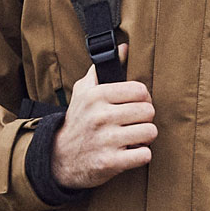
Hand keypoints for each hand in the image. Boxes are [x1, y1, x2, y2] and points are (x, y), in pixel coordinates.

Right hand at [50, 49, 156, 189]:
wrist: (59, 157)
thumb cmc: (78, 120)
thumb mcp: (84, 91)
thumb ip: (103, 69)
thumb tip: (124, 48)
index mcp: (96, 96)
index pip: (140, 90)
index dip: (143, 99)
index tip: (135, 105)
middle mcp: (100, 116)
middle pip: (148, 111)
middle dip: (145, 119)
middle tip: (135, 123)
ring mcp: (105, 140)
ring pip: (150, 132)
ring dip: (145, 137)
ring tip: (134, 137)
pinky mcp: (110, 162)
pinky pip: (145, 155)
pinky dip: (142, 155)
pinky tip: (131, 152)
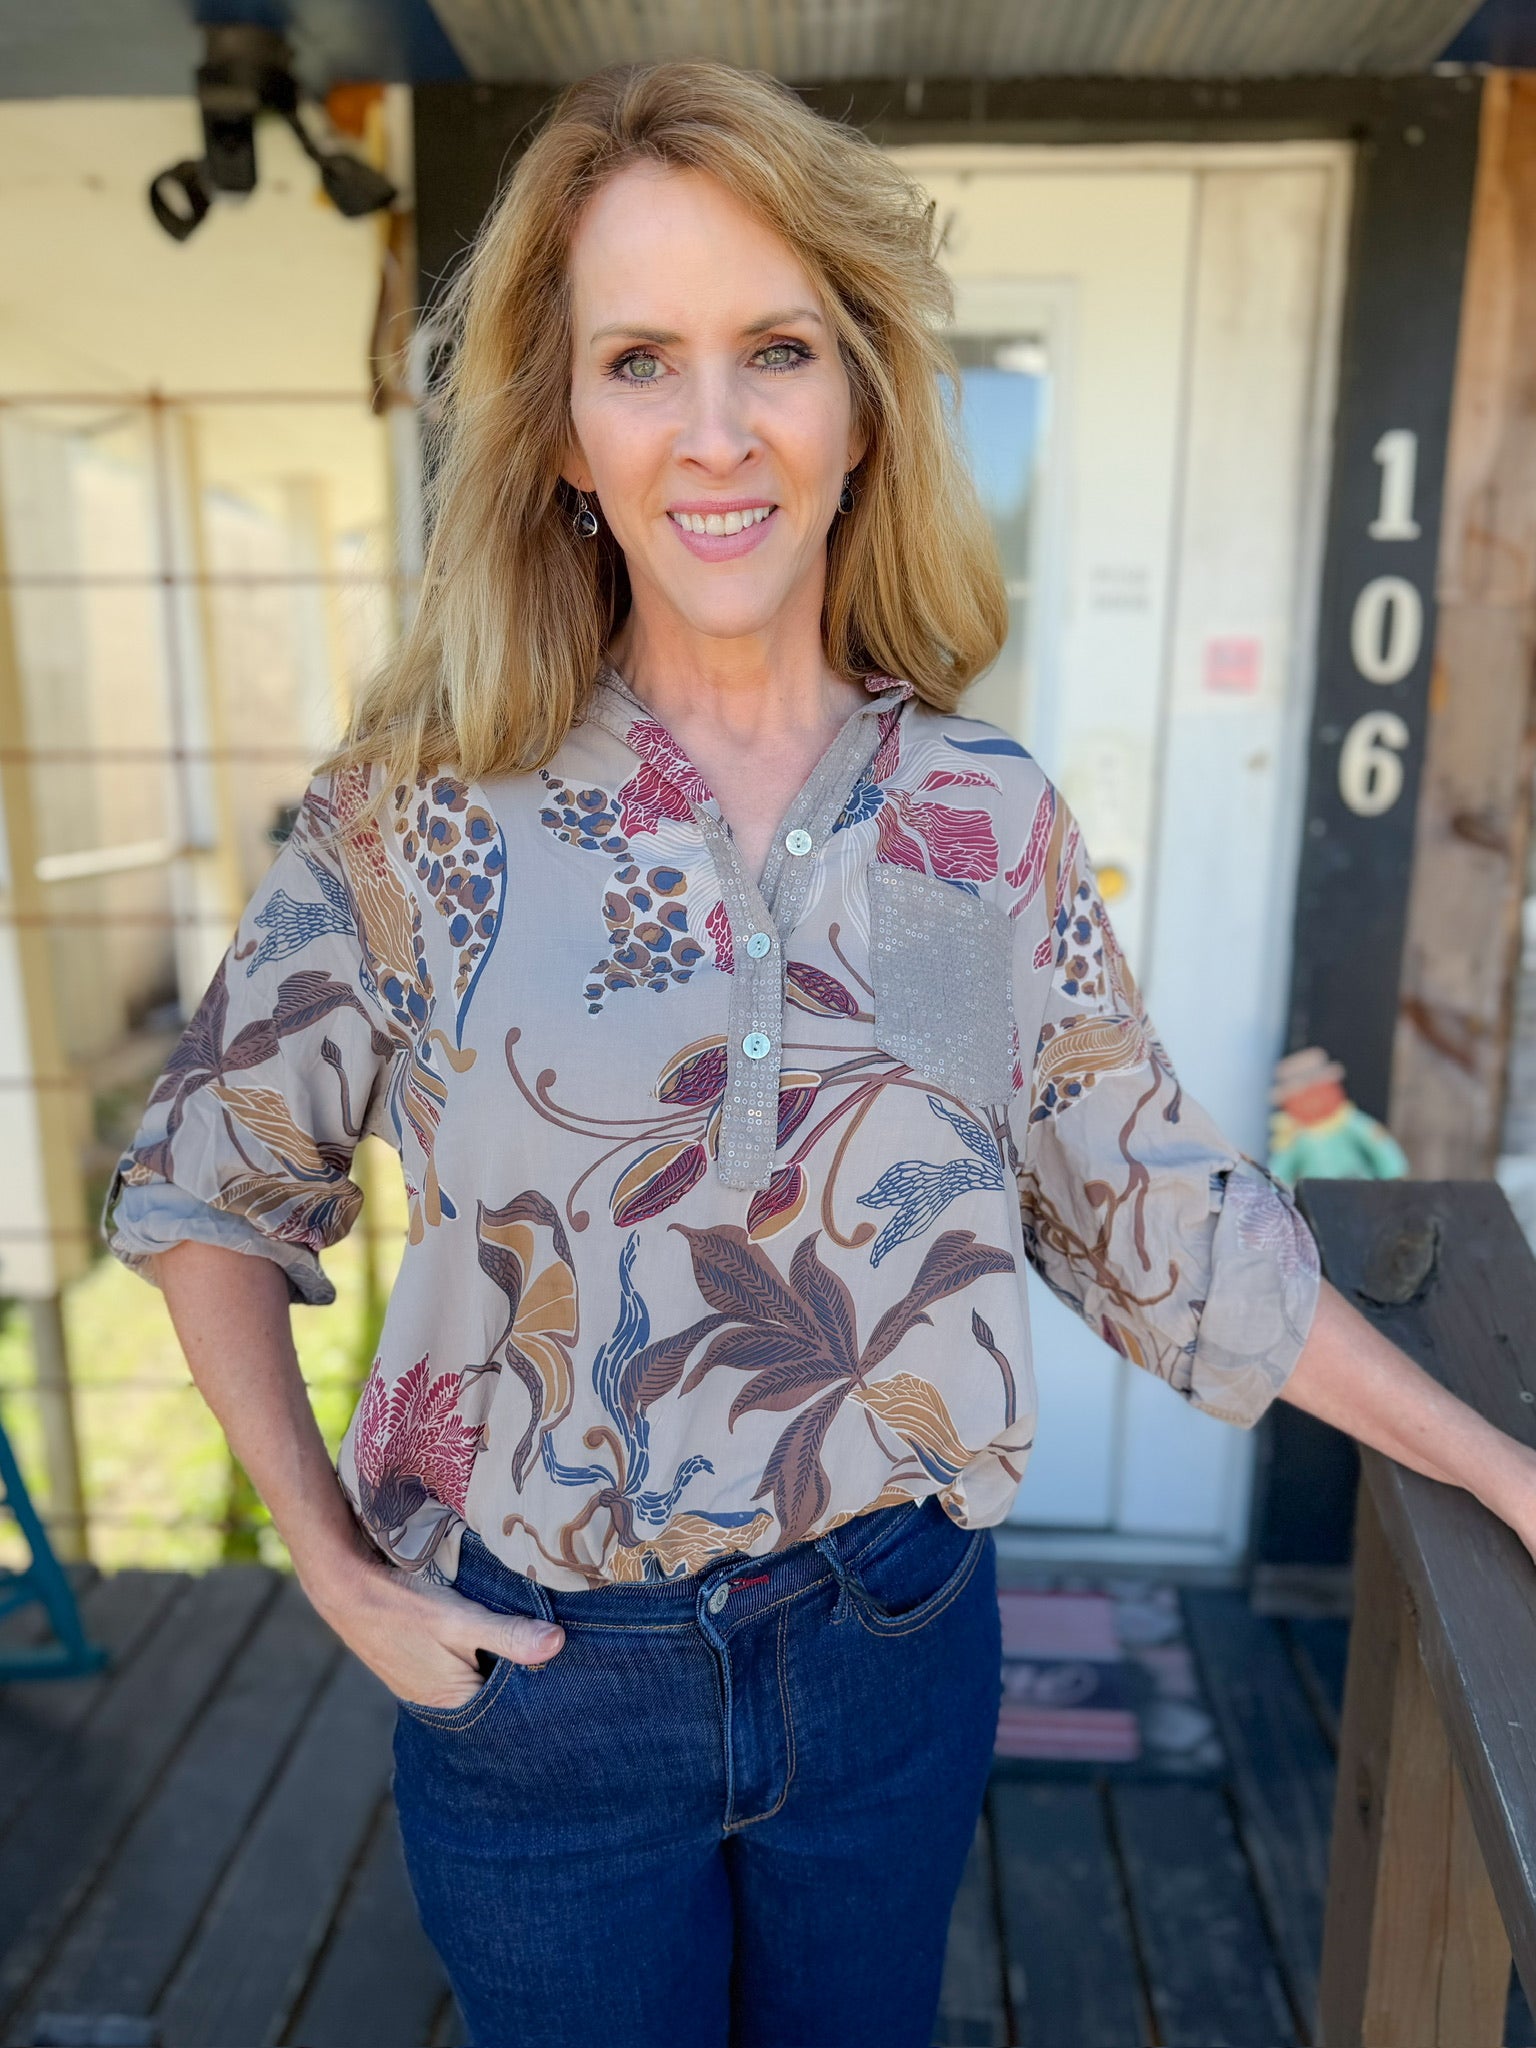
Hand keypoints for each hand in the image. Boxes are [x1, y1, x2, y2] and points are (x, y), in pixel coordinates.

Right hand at [303, 1547, 565, 1710]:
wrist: (345, 1588)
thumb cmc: (403, 1606)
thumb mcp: (461, 1619)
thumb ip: (508, 1634)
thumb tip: (558, 1644)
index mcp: (454, 1702)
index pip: (509, 1705)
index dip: (534, 1683)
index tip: (561, 1663)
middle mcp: (437, 1703)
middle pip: (490, 1692)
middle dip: (515, 1672)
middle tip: (549, 1644)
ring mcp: (422, 1685)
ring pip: (472, 1676)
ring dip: (492, 1659)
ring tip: (521, 1637)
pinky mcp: (413, 1666)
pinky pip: (453, 1666)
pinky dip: (469, 1653)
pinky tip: (480, 1635)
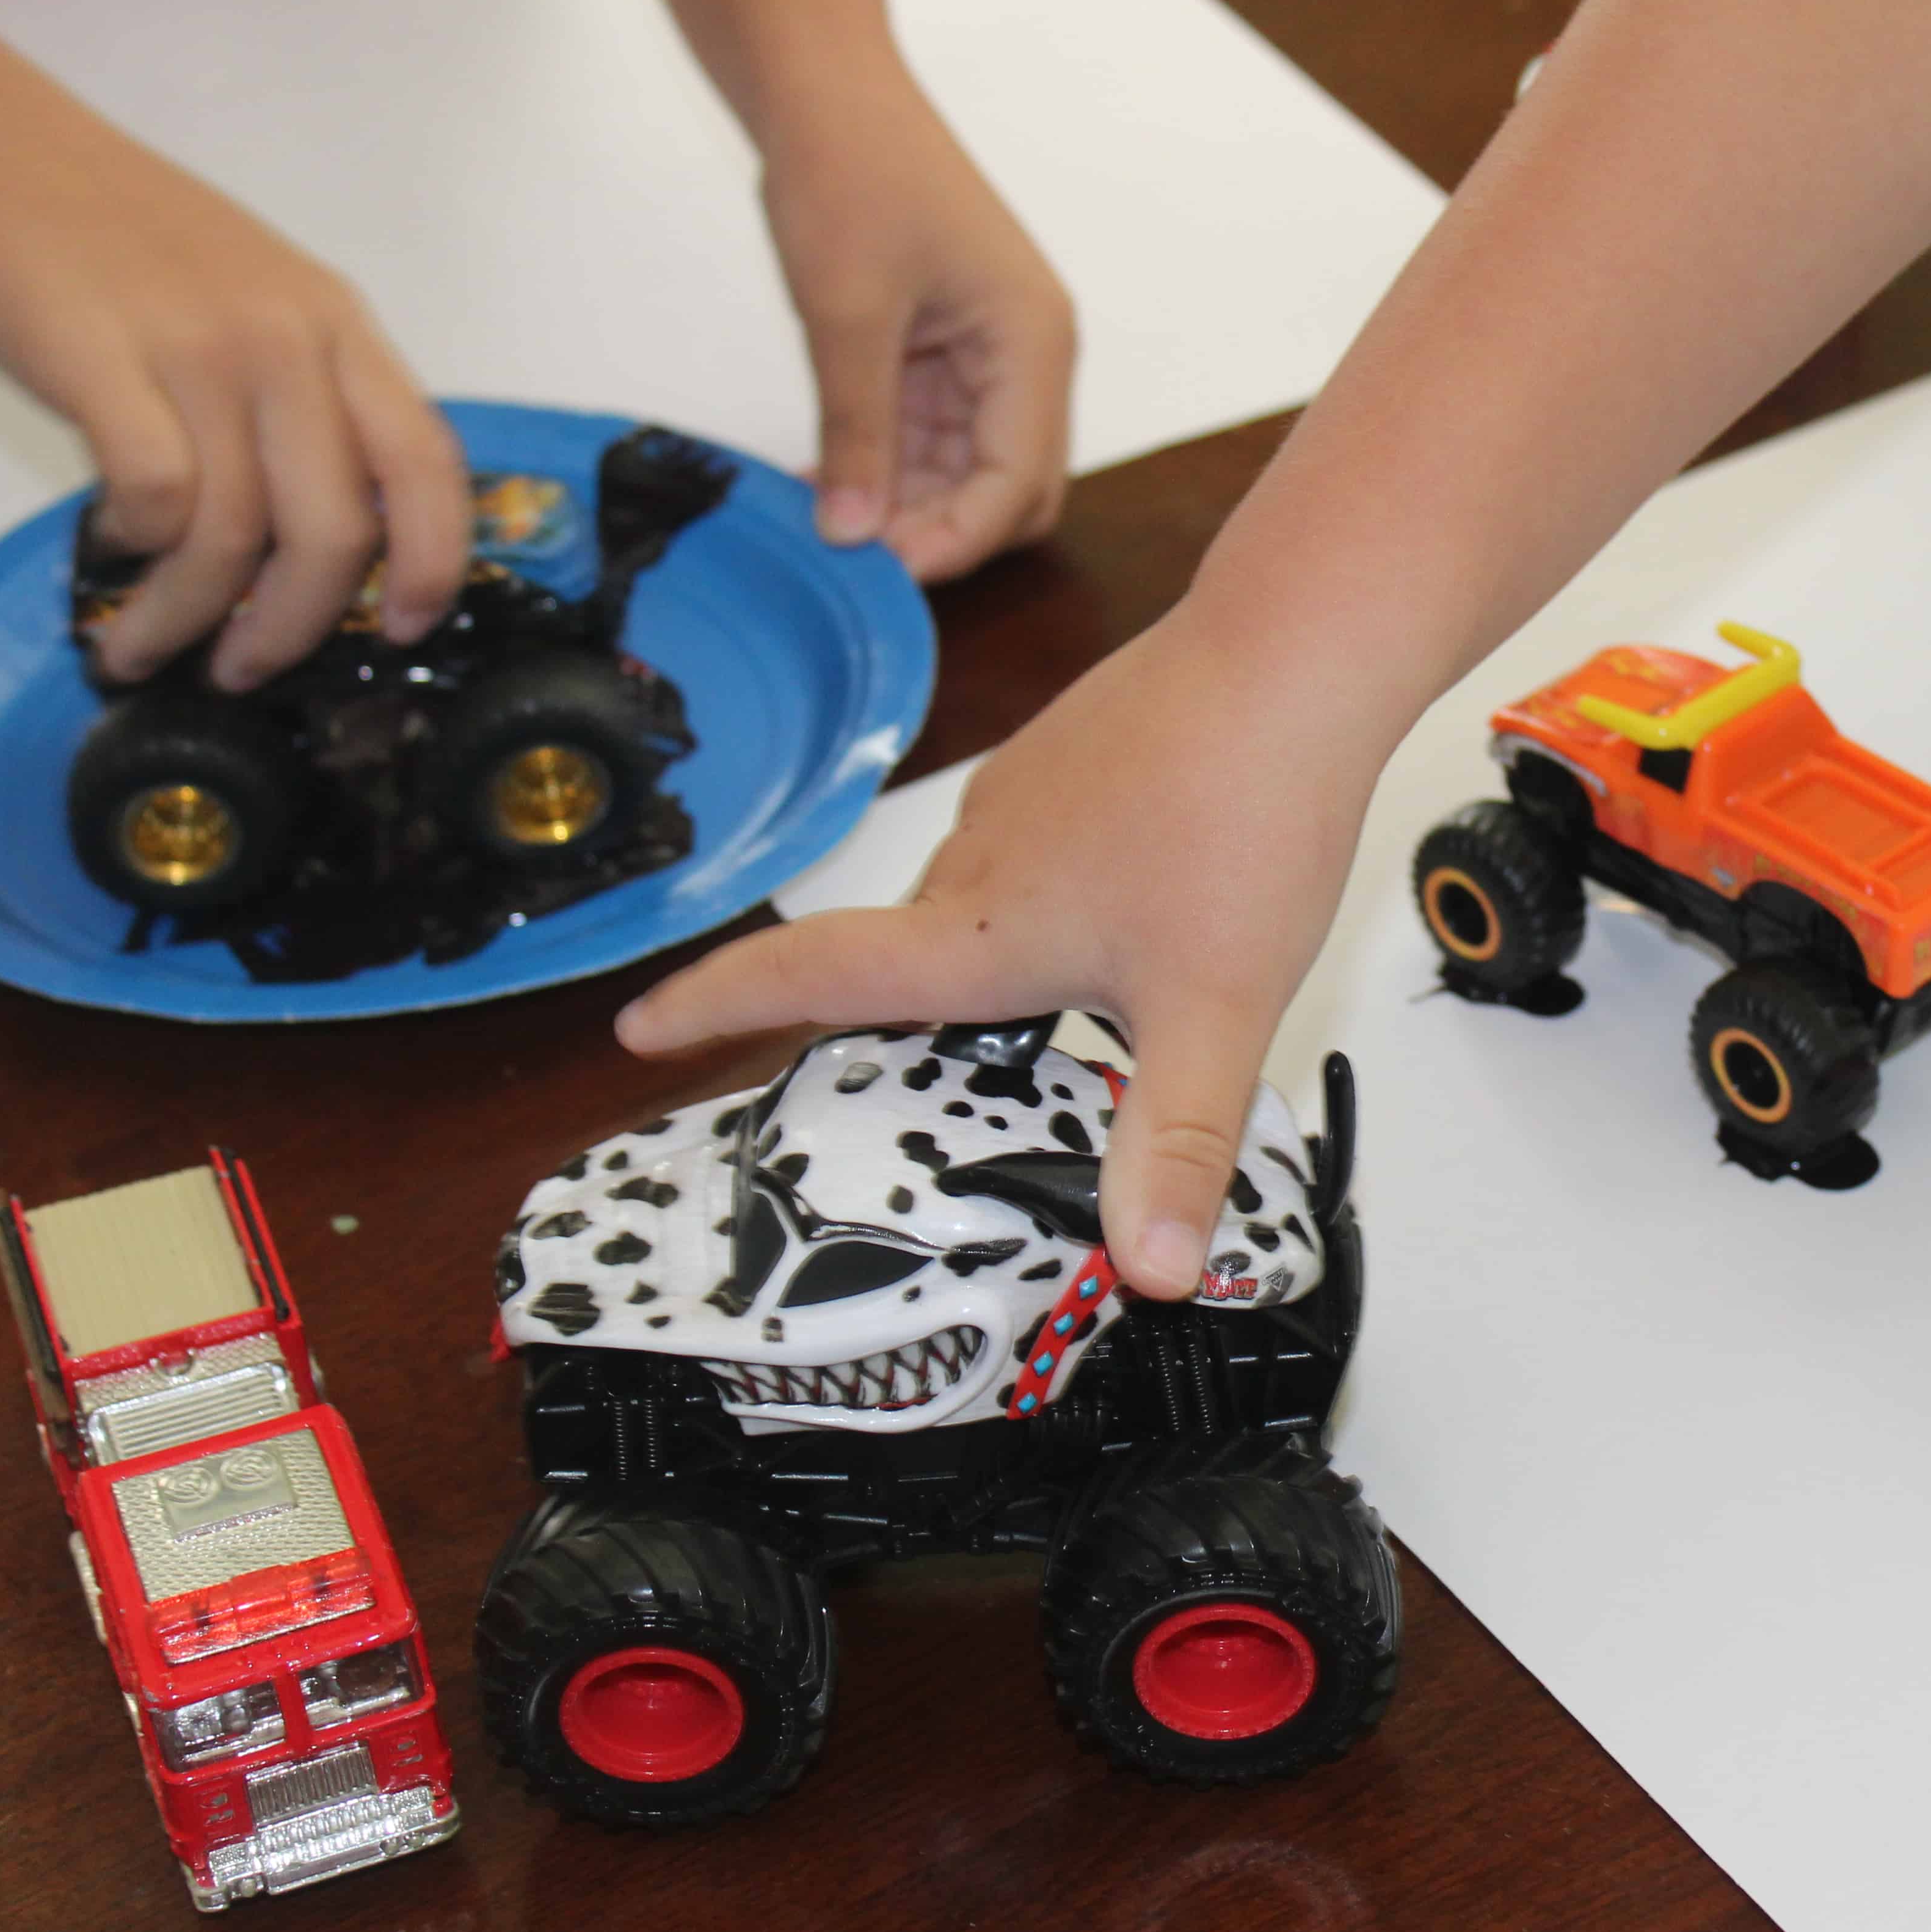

**What is needed:** Exactly as written, copy out the listing, but without any pictures.

**The answer:**
Hand keypoints for each hand in the image. Boxes are [x1, y1, x2, y2] and points are (x, y), in pixel coordinates.

Right hand at [50, 49, 156, 189]:
wrist: (59, 157)
thumb cmc: (78, 120)
thumb mcp: (84, 91)
thumb ip: (103, 69)
thumb tip: (124, 48)
index mcp: (96, 96)
index pip: (140, 90)
index dip: (143, 99)
index tip: (135, 105)
middle mcp: (100, 116)
middle pip: (148, 111)
middle dip: (145, 119)
middle tip: (135, 123)
ring mcp: (105, 140)
ring pip: (150, 132)
ring dip: (145, 137)
ring tip: (134, 137)
pinky mcp: (110, 162)
pinky pip: (145, 155)
pinky dip: (142, 155)
pinky tip: (131, 152)
Hand keypoints for each hand in the image. Boxes are [x1, y1, x2, y2] and points are (x, y), in pixel coordinates.

Right hand at [303, 1547, 565, 1710]:
wrist: (345, 1588)
thumb cmc: (403, 1606)
thumb mcp: (461, 1619)
thumb ip: (508, 1634)
thumb tip: (558, 1644)
index mcp: (454, 1702)
index pip: (509, 1705)
index dip: (534, 1683)
index tip: (561, 1663)
middle mcp: (437, 1703)
middle pip: (490, 1692)
middle dip: (515, 1672)
middle tip: (549, 1644)
ring mcp: (422, 1685)
ring pip: (472, 1676)
ring dip: (492, 1659)
ring tip: (521, 1637)
pinky mcp: (413, 1666)
pinky pip: (453, 1666)
pinky dip: (469, 1653)
pinky tip: (480, 1635)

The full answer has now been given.